In other words, instead of conceiving Vitoria as a cog within a greater 500-year-old historical machine, and the starting point of today’s unfair system of international law, we could see him as a paranoid Dominican friar worried about the Reformation, whose ideas were anachronistically abused and manipulated by 19th century lawyers, to justify a celebratory linear history of international law as a Western civilizational wonder capable of justifying the colonial, imperialist and racist designs of their sovereigns. That is, Vitoria would enter the history of international law not as an “original sin” in the 16th century, but as part of the Men of 1873’s linguistic context in the 19th.
Gentle Civilizer is thus a good example of the kind of synergies that can be achieved between law and history.

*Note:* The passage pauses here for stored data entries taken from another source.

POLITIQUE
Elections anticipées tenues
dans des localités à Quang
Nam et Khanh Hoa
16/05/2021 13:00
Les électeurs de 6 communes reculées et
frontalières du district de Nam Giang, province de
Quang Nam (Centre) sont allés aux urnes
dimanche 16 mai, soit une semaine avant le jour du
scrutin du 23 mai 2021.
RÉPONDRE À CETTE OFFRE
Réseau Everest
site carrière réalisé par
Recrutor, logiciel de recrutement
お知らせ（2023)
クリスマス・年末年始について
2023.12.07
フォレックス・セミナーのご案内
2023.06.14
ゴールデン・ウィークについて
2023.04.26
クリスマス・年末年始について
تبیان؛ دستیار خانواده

As Orford herself acknowledges, Koskenniemi’s argument was a functional critique that “challenged standard histories” and yet, at the same time, “received a much warmer welcome from historians”, even if she would not herself describe the book as “TWAIL” (Orford, 301).
Of course, the absence of a 500-year linear history does mean we need to grapple with a much more chaotic, much less organised concept of history than the neatly drawn genealogies that colour the introductory chapters of our favourite PIL textbooks. But shouldn’t “law as chaos” resonate with TWAIL and CLS much more than “law as planned order”? After all, one of the main tenets of critical studies is the believe in law’s radical indeterminacy. Legal rules can be used to defend most any position and hence cannot really be legitimate or authoritative. All law is, to use a classic term, penumbral, and every case of adjudication, hard or not, requires judicial legislation. And since justice does not consist in the impartial application of rules derived from prior consent, then the specifics of the law tend to follow the interests of those with power. There is no “original Vitorian sin” needed in this story. No five-century long overarching plan. From a Critical and TWAIL point of view, the history of ius gentium can lean into oppression because most law does, not because it is the origin story of our own oppressive concept of international law and its 19th-century legacies of racism and Eurocentrism.

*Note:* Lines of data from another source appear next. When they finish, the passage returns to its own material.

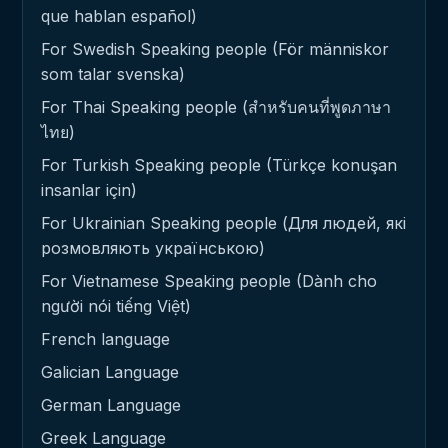
que hablan español)
For Swedish Speaking people (För människor
som talar svenska)
For Thai Speaking people (สำหรับคนที่พูดภาษา
ไทย)
For Turkish Speaking people (Türkçe konuşan
insanlar için)
For Ukrainian Speaking people (Для людей, які
розмовляють українською)
For Vietnamese Speaking people (Dành cho
người nói tiếng Việt)
French language
Galician Language
German Language
Greek Language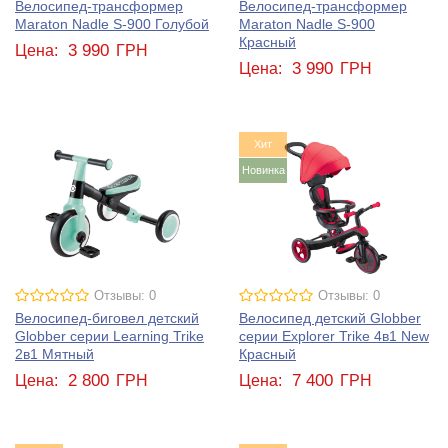
Велосипед-трансформер
Велосипед-трансформер
Maraton Nadle S-900 Голубой
Maraton Nadle S-900
Красный
3 990
Цена:
ГРН
3 990
Цена:
ГРН
Хит
Новинка
Отзывы: 0
Отзывы: 0
Велосипед-биговел детский
Велосипед детский Globber
Globber серии Learning Trike
серии Explorer Trike 4в1 New
2в1 Мятный
Красный
2 800
7 400
Цена:
ГРН
Цена:
ГРН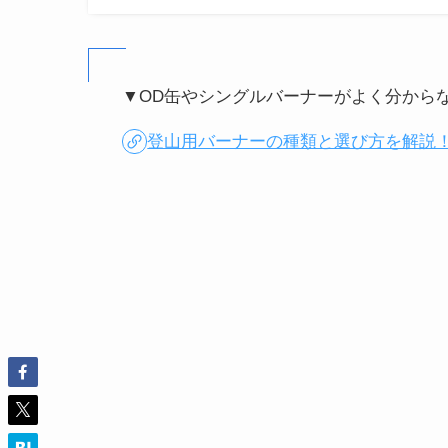
▼OD缶やシングルバーナーがよく分から
登山用バーナーの種類と選び方を解説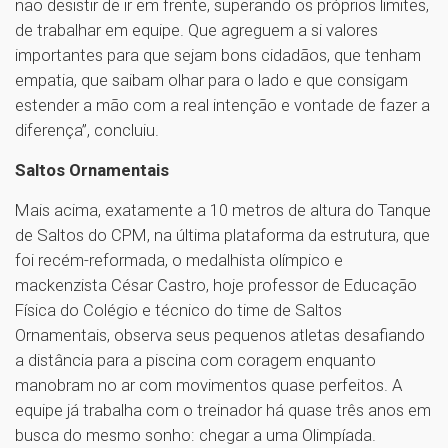
não desistir de ir em frente, superando os próprios limites,
de trabalhar em equipe. Que agreguem a si valores
importantes para que sejam bons cidadãos, que tenham
empatia, que saibam olhar para o lado e que consigam
estender a mão com a real intenção e vontade de fazer a
diferença”, concluiu.
Saltos Ornamentais
Mais acima, exatamente a 10 metros de altura do Tanque
de Saltos do CPM, na última plataforma da estrutura, que
foi recém-reformada, o medalhista olímpico e
mackenzista César Castro, hoje professor de Educação
Física do Colégio e técnico do time de Saltos
Ornamentais, observa seus pequenos atletas desafiando
a distância para a piscina com coragem enquanto
manobram no ar com movimentos quase perfeitos. A
equipe já trabalha com o treinador há quase três anos em
busca do mesmo sonho: chegar a uma Olimpíada.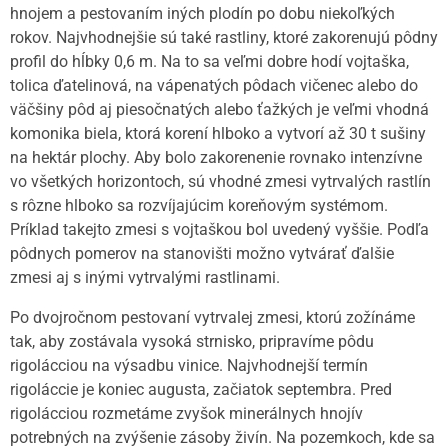
hnojem a pestovaním iných plodín po dobu niekoľkých
rokov. Najvhodnejšie sú také rastliny, ktoré zakorenujú pôdny
profil do hĺbky 0,6 m. Na to sa veľmi dobre hodí vojtaška,
tolica ďatelinová, na vápenatých pôdach vičenec alebo do
väčšiny pôd aj piesočnatých alebo ťažkých je veľmi vhodná
komonika biela, ktorá korení hlboko a vytvorí až 30 t sušiny
na hektár plochy. Aby bolo zakorenenie rovnako intenzívne
vo všetkých horizontoch, sú vhodné zmesi vytrvalých rastlín
s rôzne hlboko sa rozvíjajúcim koreňovým systémom.
Príklad takejto zmesi s vojtaškou bol uvedený vyššie. Podľa
pôdnych pomerov na stanovišti možno vytvárať ďalšie
zmesi aj s inými vytrvalými rastlinami.
Po dvojročnom pestovaní vytrvalej zmesi, ktorú zožínáme
tak, aby zostávala vysoká strnisko, pripravíme pôdu
rigolácciou na výsadbu vinice. Najvhodnejší termín
rigoláccie je koniec augusta, začiatok septembra. Pred
rigolácciou rozmetáme zvyšok minerálnych hnojív
potrebných na zvýšenie zásoby živín. Na pozemkoch, kde sa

These brief posts will not of course, as I said before, solve the Orford-Skinner or the Orford-Hunter Debate. Like all Great Debates, we may end up reading and re-reading them for many years to come. But I do hope that in these lines I may offer a different perspective on how to approach them: not as the expression of a necessary methodological incompatibility between our disciplines, but as a pool of wisdom from which to extract valuable lessons in the construction of our interdisciplinary common future – one where historians see law as language and where lawyers see context as linguistics.